After his death, his daughters established the Leon and Marilyn Klinghoffer Memorial Foundation with the Anti-Defamation League. [3]The foundation combats terrorism through educational, political and legal means. The foundation is funded by anundisclosed settlement paid by the PLO to the Klinghoffers to settle a lawsuit seeking damages for the PLO's role in the hijacking (Klinghoffer v. PLO, 739 F. Supp. 854 (S.D.N.Y. 1990) and Klinghoffer v. PLO, 937 F.2d 44, 50 (2d Cir. 1991)). This lawsuit spurred passage of the Antiterrorism Act of 1990 which made it easier for victims of terrorism to sue terrorists and collect civil damages for losses incurred.

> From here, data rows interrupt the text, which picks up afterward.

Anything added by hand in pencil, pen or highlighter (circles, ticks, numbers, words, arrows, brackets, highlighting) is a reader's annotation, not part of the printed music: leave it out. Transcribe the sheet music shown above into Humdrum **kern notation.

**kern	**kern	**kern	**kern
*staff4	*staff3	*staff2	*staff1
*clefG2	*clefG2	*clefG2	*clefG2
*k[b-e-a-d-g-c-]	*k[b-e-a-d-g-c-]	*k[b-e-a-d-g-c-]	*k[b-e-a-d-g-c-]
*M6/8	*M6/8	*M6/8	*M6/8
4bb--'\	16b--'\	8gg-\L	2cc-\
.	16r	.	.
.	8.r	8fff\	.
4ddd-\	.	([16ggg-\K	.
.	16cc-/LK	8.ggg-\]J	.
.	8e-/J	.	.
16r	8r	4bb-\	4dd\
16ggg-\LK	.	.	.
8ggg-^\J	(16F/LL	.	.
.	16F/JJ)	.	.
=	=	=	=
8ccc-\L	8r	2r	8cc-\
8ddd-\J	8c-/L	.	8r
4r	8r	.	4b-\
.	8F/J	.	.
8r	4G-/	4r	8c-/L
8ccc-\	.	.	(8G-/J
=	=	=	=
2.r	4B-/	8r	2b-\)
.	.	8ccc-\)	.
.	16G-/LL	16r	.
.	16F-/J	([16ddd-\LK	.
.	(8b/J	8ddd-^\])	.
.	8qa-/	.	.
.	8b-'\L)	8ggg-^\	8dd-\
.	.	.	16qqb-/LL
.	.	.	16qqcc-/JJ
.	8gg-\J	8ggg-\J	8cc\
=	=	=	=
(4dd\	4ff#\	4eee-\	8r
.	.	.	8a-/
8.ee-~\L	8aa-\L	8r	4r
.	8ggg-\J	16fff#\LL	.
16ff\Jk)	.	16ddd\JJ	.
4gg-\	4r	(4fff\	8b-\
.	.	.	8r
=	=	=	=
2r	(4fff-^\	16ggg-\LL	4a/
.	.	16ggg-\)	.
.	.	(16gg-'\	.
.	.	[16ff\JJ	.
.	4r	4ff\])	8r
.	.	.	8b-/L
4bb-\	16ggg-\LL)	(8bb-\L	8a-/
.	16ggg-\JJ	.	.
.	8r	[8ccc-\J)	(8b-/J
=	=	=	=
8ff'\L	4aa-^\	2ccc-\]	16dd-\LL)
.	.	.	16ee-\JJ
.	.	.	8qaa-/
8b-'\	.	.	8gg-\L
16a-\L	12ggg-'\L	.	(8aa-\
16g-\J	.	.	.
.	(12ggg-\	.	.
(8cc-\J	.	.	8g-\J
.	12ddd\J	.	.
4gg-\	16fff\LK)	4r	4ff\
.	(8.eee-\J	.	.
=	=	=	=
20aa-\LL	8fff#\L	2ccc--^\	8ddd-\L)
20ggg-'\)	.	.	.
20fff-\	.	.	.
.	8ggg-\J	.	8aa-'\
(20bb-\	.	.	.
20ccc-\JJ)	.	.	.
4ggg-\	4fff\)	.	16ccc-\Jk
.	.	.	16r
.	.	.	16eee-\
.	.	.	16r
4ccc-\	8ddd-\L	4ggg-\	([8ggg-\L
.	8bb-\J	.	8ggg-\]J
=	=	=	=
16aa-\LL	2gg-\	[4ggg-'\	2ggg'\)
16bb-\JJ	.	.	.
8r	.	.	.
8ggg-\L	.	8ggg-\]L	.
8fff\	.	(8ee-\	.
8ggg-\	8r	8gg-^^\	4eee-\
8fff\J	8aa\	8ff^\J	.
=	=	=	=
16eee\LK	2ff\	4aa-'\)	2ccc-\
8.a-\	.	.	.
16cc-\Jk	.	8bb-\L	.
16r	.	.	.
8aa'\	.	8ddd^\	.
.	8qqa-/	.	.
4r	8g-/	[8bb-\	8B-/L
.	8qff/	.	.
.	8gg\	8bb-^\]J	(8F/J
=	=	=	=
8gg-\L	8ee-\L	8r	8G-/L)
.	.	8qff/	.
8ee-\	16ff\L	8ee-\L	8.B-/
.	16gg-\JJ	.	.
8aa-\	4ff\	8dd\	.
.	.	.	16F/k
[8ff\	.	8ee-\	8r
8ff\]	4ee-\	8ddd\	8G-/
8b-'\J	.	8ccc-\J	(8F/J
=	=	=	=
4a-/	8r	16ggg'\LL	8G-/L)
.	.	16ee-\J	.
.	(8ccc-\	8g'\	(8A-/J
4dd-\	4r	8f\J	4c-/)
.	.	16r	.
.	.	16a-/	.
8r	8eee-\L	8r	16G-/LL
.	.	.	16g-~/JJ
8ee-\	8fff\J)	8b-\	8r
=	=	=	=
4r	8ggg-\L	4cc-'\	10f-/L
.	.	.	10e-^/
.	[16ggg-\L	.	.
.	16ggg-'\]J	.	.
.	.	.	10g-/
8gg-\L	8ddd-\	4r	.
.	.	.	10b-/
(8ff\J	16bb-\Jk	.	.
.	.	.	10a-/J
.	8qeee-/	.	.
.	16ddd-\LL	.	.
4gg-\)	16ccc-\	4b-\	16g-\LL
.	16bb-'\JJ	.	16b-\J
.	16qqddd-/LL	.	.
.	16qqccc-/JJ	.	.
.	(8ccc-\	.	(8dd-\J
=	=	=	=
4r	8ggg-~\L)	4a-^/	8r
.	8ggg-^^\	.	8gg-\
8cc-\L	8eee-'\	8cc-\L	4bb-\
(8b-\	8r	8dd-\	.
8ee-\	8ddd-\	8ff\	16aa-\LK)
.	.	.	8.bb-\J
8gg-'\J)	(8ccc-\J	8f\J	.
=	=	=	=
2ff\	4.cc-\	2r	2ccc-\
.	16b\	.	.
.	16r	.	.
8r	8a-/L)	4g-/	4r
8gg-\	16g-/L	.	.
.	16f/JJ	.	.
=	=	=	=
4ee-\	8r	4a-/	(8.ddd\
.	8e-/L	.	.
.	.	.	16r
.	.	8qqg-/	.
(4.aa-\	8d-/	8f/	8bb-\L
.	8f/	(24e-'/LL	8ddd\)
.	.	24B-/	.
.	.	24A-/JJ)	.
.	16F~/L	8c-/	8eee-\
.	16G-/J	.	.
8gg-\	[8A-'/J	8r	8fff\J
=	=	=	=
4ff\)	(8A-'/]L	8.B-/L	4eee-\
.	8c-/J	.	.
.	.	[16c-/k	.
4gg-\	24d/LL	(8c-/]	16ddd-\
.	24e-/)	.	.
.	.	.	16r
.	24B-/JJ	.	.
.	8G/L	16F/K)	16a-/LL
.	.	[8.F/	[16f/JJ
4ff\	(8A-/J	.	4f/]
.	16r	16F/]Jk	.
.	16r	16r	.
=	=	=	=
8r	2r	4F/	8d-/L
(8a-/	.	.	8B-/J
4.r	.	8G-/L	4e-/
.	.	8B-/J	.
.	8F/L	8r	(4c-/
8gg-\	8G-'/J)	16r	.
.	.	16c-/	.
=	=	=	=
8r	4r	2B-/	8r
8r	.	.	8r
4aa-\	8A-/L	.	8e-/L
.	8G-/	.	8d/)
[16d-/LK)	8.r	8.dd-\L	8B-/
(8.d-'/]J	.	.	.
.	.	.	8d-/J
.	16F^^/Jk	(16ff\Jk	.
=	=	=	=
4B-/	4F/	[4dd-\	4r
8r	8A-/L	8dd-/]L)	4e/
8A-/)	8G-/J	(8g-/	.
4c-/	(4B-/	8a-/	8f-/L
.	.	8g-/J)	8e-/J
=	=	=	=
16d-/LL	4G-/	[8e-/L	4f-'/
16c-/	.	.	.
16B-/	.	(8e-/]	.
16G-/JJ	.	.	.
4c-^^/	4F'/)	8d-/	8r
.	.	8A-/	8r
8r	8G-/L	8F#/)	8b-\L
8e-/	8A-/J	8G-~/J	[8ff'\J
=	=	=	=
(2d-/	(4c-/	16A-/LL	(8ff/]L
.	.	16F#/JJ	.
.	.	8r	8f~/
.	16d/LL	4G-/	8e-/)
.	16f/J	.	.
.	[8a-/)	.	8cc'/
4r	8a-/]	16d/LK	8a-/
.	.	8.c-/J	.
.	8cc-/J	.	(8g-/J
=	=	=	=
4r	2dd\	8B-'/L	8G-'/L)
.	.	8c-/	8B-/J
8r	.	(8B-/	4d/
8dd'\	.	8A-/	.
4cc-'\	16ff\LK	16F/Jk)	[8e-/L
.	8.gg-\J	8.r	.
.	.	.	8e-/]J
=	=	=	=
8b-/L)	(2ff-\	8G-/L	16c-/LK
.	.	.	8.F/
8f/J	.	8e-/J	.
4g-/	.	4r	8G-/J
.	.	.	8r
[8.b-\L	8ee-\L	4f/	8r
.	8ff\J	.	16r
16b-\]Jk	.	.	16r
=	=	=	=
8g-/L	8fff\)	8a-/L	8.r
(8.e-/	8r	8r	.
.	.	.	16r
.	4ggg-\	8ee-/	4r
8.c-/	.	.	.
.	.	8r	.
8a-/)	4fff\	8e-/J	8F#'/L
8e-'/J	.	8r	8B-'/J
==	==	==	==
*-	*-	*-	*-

The hijacking was made into a television movie in 1990, Voyage of Terror – The Achille Lauro Affair starring Burt Lancaster and Eve Marie Saint. American minimalist composer John Adams' second opera, The Death of Klinghoffer, based on the events of 1985 opened to great controversy in 1991. The concept for the opera was suggested by director Peter Sellars and it featured a libretto by Alice Goodman. The Los Angeles Opera shared in the works' commission but never presented it. A Prix Italia-winning television version of the opera, starring Sanford Sylvan and Christopher Maltman, and directed by Penny Woolcock, was screened by United Kingdom's Channel 4 in 2003.